Extrait de page →
------------------------------------------------------------

En ce qui concerne l’urgence :
7. Eu égard à l’objet d’une décision de préemption et à ses effets vis-à-vis de l’acquéreur évincé, la condition d’urgence doit en principe être regardée comme remplie lorsque celui-ci demande la suspension d’une telle décision. Il peut toutefois en aller autrement dans le cas où le titulaire du droit de préemption justifie de circonstances particulières, tenant par exemple à l’intérêt s’attachant à la réalisation rapide du projet qui a donné lieu à l’exercice du droit de préemption. Il appartient au juge des référés de procéder à une appréciation globale de l’ensemble des circonstances de l’espèce qui lui est soumise.
8. En l’espèce, la suspension de la décision de préemption en litige est demandée par M. B., qui doit être regardé comme ayant la qualité d’acquéreur évincé. La commune de Rémire-Montjoly ne justifie pas de la nécessité de réaliser le projet ayant donné lieu à l’exercice du droit de préemption dans des délais rapides et, ce faisant, de circonstances particulières de nature à permettre que la condition d’urgence ne soit pas, en l’espèce, regardée comme satisfaite.

------------------------------------------------------------

Enregistrements extraits →
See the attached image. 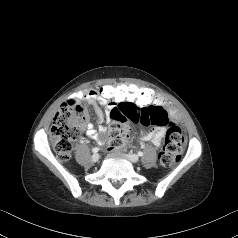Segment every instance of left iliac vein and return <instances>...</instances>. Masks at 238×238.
Here are the masks:
<instances>
[{"instance_id": "1", "label": "left iliac vein", "mask_w": 238, "mask_h": 238, "mask_svg": "<svg viewBox=\"0 0 238 238\" xmlns=\"http://www.w3.org/2000/svg\"><path fill=\"white\" fill-rule=\"evenodd\" d=\"M127 157H128V159H129L132 163H137V162L139 161L138 156L135 155V154L129 153V154L127 155Z\"/></svg>"}]
</instances>
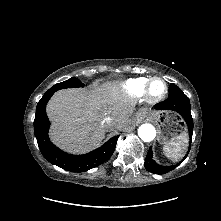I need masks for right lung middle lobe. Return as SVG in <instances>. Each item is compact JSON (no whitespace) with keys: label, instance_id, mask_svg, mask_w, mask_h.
<instances>
[{"label":"right lung middle lobe","instance_id":"right-lung-middle-lobe-1","mask_svg":"<svg viewBox=\"0 0 221 221\" xmlns=\"http://www.w3.org/2000/svg\"><path fill=\"white\" fill-rule=\"evenodd\" d=\"M83 86L84 84L80 80L76 78H70L64 82L55 84L47 92H55L57 90L64 89V88H72V87L77 88V87H83Z\"/></svg>","mask_w":221,"mask_h":221}]
</instances>
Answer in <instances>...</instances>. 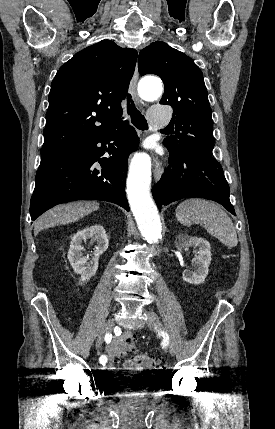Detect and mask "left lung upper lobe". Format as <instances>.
<instances>
[{
  "instance_id": "obj_1",
  "label": "left lung upper lobe",
  "mask_w": 275,
  "mask_h": 429,
  "mask_svg": "<svg viewBox=\"0 0 275 429\" xmlns=\"http://www.w3.org/2000/svg\"><path fill=\"white\" fill-rule=\"evenodd\" d=\"M145 57V60L143 59ZM141 75L156 74L164 82L161 104L173 108L174 135L164 140L174 154L193 151L212 155L213 122L202 71L184 53L160 41L151 43L138 57Z\"/></svg>"
}]
</instances>
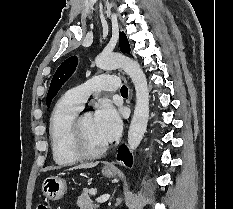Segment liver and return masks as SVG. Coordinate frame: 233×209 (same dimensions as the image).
Masks as SVG:
<instances>
[{"mask_svg": "<svg viewBox=\"0 0 233 209\" xmlns=\"http://www.w3.org/2000/svg\"><path fill=\"white\" fill-rule=\"evenodd\" d=\"M97 165V163H90V164H80L78 166H75L71 168L70 170H76V169H88V168H93Z\"/></svg>", "mask_w": 233, "mask_h": 209, "instance_id": "1", "label": "liver"}]
</instances>
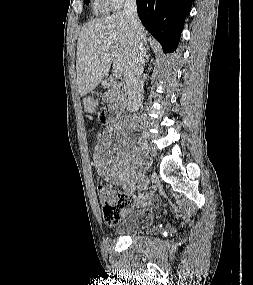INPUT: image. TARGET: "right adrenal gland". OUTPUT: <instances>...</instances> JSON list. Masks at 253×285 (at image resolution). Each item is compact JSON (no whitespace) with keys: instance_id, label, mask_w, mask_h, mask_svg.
<instances>
[{"instance_id":"obj_1","label":"right adrenal gland","mask_w":253,"mask_h":285,"mask_svg":"<svg viewBox=\"0 0 253 285\" xmlns=\"http://www.w3.org/2000/svg\"><path fill=\"white\" fill-rule=\"evenodd\" d=\"M147 50H148V48H147ZM149 57H150V55H149V53L147 52V54H146V56H145V61H146V62L149 61Z\"/></svg>"}]
</instances>
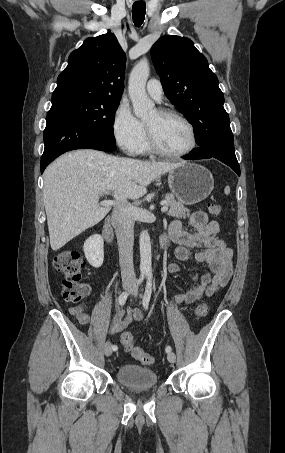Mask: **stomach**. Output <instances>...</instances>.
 <instances>
[{
	"label": "stomach",
	"instance_id": "stomach-1",
	"mask_svg": "<svg viewBox=\"0 0 285 453\" xmlns=\"http://www.w3.org/2000/svg\"><path fill=\"white\" fill-rule=\"evenodd\" d=\"M168 185L180 203L194 205L210 195L214 188V179L205 167L196 163L182 162L169 171Z\"/></svg>",
	"mask_w": 285,
	"mask_h": 453
}]
</instances>
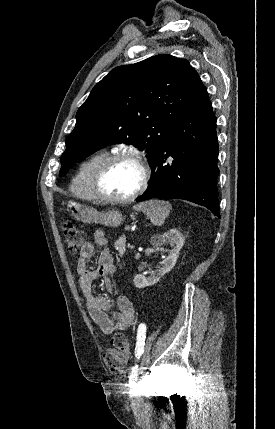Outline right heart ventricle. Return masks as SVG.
Wrapping results in <instances>:
<instances>
[{
  "mask_svg": "<svg viewBox=\"0 0 275 429\" xmlns=\"http://www.w3.org/2000/svg\"><path fill=\"white\" fill-rule=\"evenodd\" d=\"M107 156V151H99L79 165L70 183V190L75 196L85 201L96 200L91 187L92 177L98 165Z\"/></svg>",
  "mask_w": 275,
  "mask_h": 429,
  "instance_id": "1",
  "label": "right heart ventricle"
}]
</instances>
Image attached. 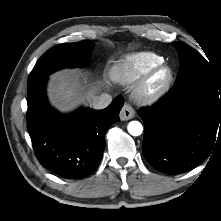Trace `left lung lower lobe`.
Returning a JSON list of instances; mask_svg holds the SVG:
<instances>
[{"mask_svg": "<svg viewBox=\"0 0 221 221\" xmlns=\"http://www.w3.org/2000/svg\"><path fill=\"white\" fill-rule=\"evenodd\" d=\"M138 115L145 126L144 157L165 174L194 168L211 154L216 138L221 139V94L203 84L174 86Z\"/></svg>", "mask_w": 221, "mask_h": 221, "instance_id": "0a47b994", "label": "left lung lower lobe"}]
</instances>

------------------------------------------------------------

Consigne donnée →
Écrivez la suite de l'extrait sur la décision de préemption, en reprenant juste après sa dernière phrase.

Réponse à la consigne →
En ce qui concerne l’existence d’un moyen propre à créer un doute sérieux quant à la légalité de la décision attaquée :
9. Aux termes du premier alinéa de l’article L. 213-2 du code de l’urbanisme : « Toute aliénation visée à l’article L. 213-1 est subordonnée, à peine de nullité, à une déclaration préalable faite par le propriétaire à la mairie de la commune où se trouve situé le bien. Cette déclaration comporte obligatoirement l’indication du prix et des conditions de l’aliénation projetée […]. Le silence du titulaire du droit de préemption pendant deux mois à compter de la réception de la déclaration mentionnée au premier alinéa vaut renonciation à l’exercice du droit de préemption. […] Lorsqu’il envisage d’acquérir le bien, le titulaire du droit de préemption transmet sans délai copie de la déclaration d’intention d’aliéner au responsable départemental des services fiscaux. La décision du titulaire fait l’objet d’une publication. Elle est notifiée au vendeur, au notaire et, le cas échéant, à la personne mentionnée dans la déclaration d’intention d’aliéner qui avait l’intention d’acquérir le bien. […] ». L’article L. 213-8 du même code prévoit que : « Si le titulaire du droit de préemption a renoncé à l’exercice de son droit avant fixation judiciaire du prix, le propriétaire peut réaliser la vente de son bien au prix indiqué dans sa déclaration […]. / Si le propriétaire n’a pas réalisé la vente de son bien sous forme authentique dans le délai de trois ans à compter de la renonciation au droit de préemption, il dépose une nouvelle déclaration préalable mentionnée à l’article L. 213-2. / […] La vente sera considérée comme réalisée, au sens du deuxième alinéa du présent article, à la date de l’acte notarié ou de l’acte authentique en la forme administrative constatant le transfert de propriété. […] »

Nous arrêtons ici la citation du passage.